Applications of composite materials

Being able to print with reinforcing materials has been the goal of many startups in the 3D printing industry. In recent years, we have seen a growing number of machines and technologies launching on the market to enable new applications, especially in industries such as aerospace and automotive. As mentioned, carbon fiber is one of the most widely used composite materials in 3D printing, especially for demanding applications such as functional prototypes, car parts, and strong yet lightweight components. As a result, carbon fiber composites are also becoming increasingly popular in the sports industry. Elite athletes are using carbon to create lighter and therefore faster bicycles. These advantages are also being exploited in Formula 1, the automotive industry, and even in sports such as tennis and rowing.

The composites market is growing and new material combinations will enable new applications. Engineering materials are exploring the use of additive reinforcement components. In China, researchers have studied the benefits of adding carbon fibers to high-performance thermoplastics such as PEEK, while Sandvik created the first diamond composite in 2019. Diamond cannot normally be used in additive manufacturing because it is too hard. However, by creating a diamond composite, the material properties can be used for many hard tools (mining, drilling or machining) and even medical implants!

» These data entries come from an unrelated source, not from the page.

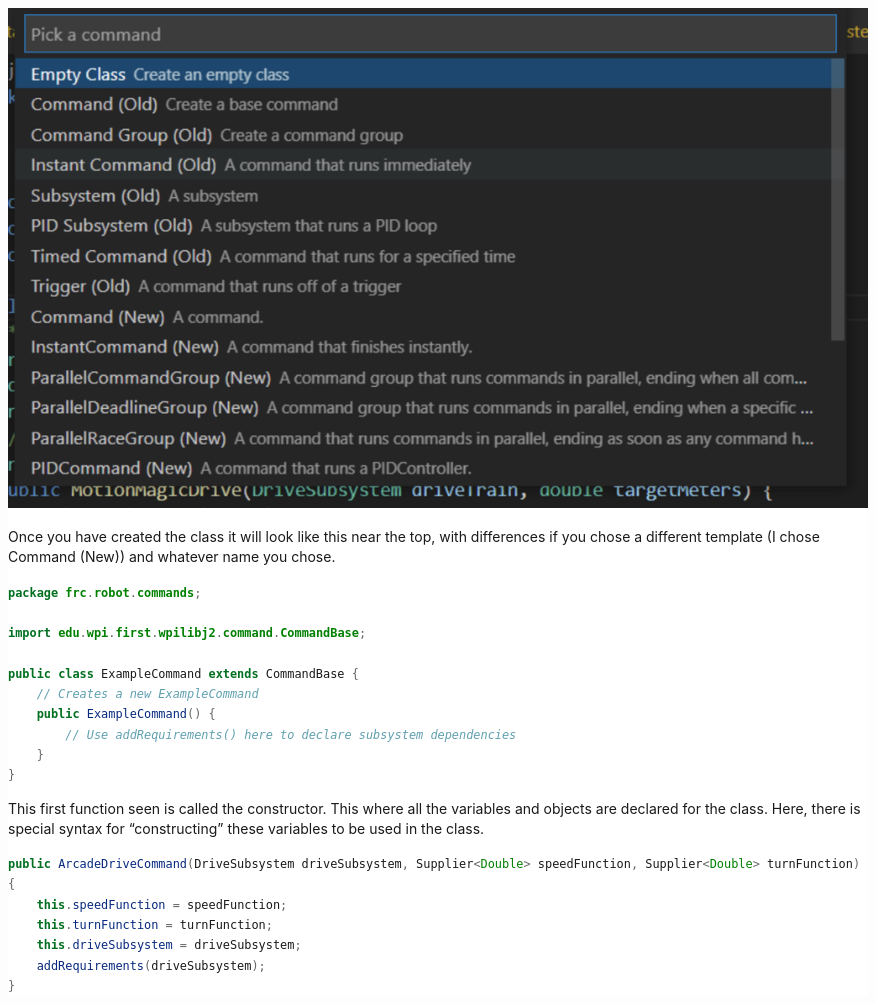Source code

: ![](./images/java-summary/java-summary03.png)

Once you have created the class it will look like this near the top, with differences if you chose a different template (I chose Command (New)) and whatever name you chose.

```java
package frc.robot.commands;

import edu.wpi.first.wpilibj2.command.CommandBase;

public class ExampleCommand extends CommandBase {
    // Creates a new ExampleCommand
    public ExampleCommand() {
        // Use addRequirements() here to declare subsystem dependencies
    }
}
```

This first function seen is called the constructor. This where all the variables and objects are declared for the class. Here, there is special syntax for “constructing” these variables to be used in the class.

```java
public ArcadeDriveCommand(DriveSubsystem driveSubsystem, Supplier<Double> speedFunction, Supplier<Double> turnFunction) {
    this.speedFunction = speedFunction;
    this.turnFunction = turnFunction;
    this.driveSubsystem = driveSubsystem;
    addRequirements(driveSubsystem);
}
```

Composite Filament Manufacturers and 3D Printers

Of course, composite materials tend to be more expensive than standard materials. However, prices vary depending on the manufacturer and the composite used. The price of a roll varies from 150 to 500 euros. A composite material also requires a printer with special properties for its use. Such printers often have their own technology, which is described and marketed differently by the manufacturers. Markforged, for example, has developed the CFF (Continuous Carbon Fiber) technology for the composite printers it offers. Anisoprint has called it CFC (Continuous Fiber Coextrusion). A well-known name that is added to the list of composite printers is Stratasys. With the F190 CR and F370 CR 3D printers, Stratasys has expanded the F123 series to offer printers compatible with composite materials, especially those with high stiffness and strength.

Another interesting technology is the one patented by AREVO. It is based on the directional energy delivery technique, which uses a laser to simultaneously heat the filament and the carbon fiber while a roller presses them together. The Swiss company 9T Labs, for example, has developed a complementary system for regular 3D printers that allows 3D printing of composite materials. This 3D printing process is called AFT (Additive Fusion Technology). Finally, Continuous Composites uses a hybrid technology in which the fiber yarn is impregnated with resin and then cured with UV light, similar to SLA 3D printing.

Among the composite filament manufacturers, there are also well-known names. Markforged offers glass fiber composites and Kevlar. Owens Corning is also known for its glass fiber reinforced materials. Formfutura, BASF and XYZPrinting have also added composite filaments to their range. Among the short fiber composites, filament manufacturers Roboze, 3DXTech and ColorFabb stand out.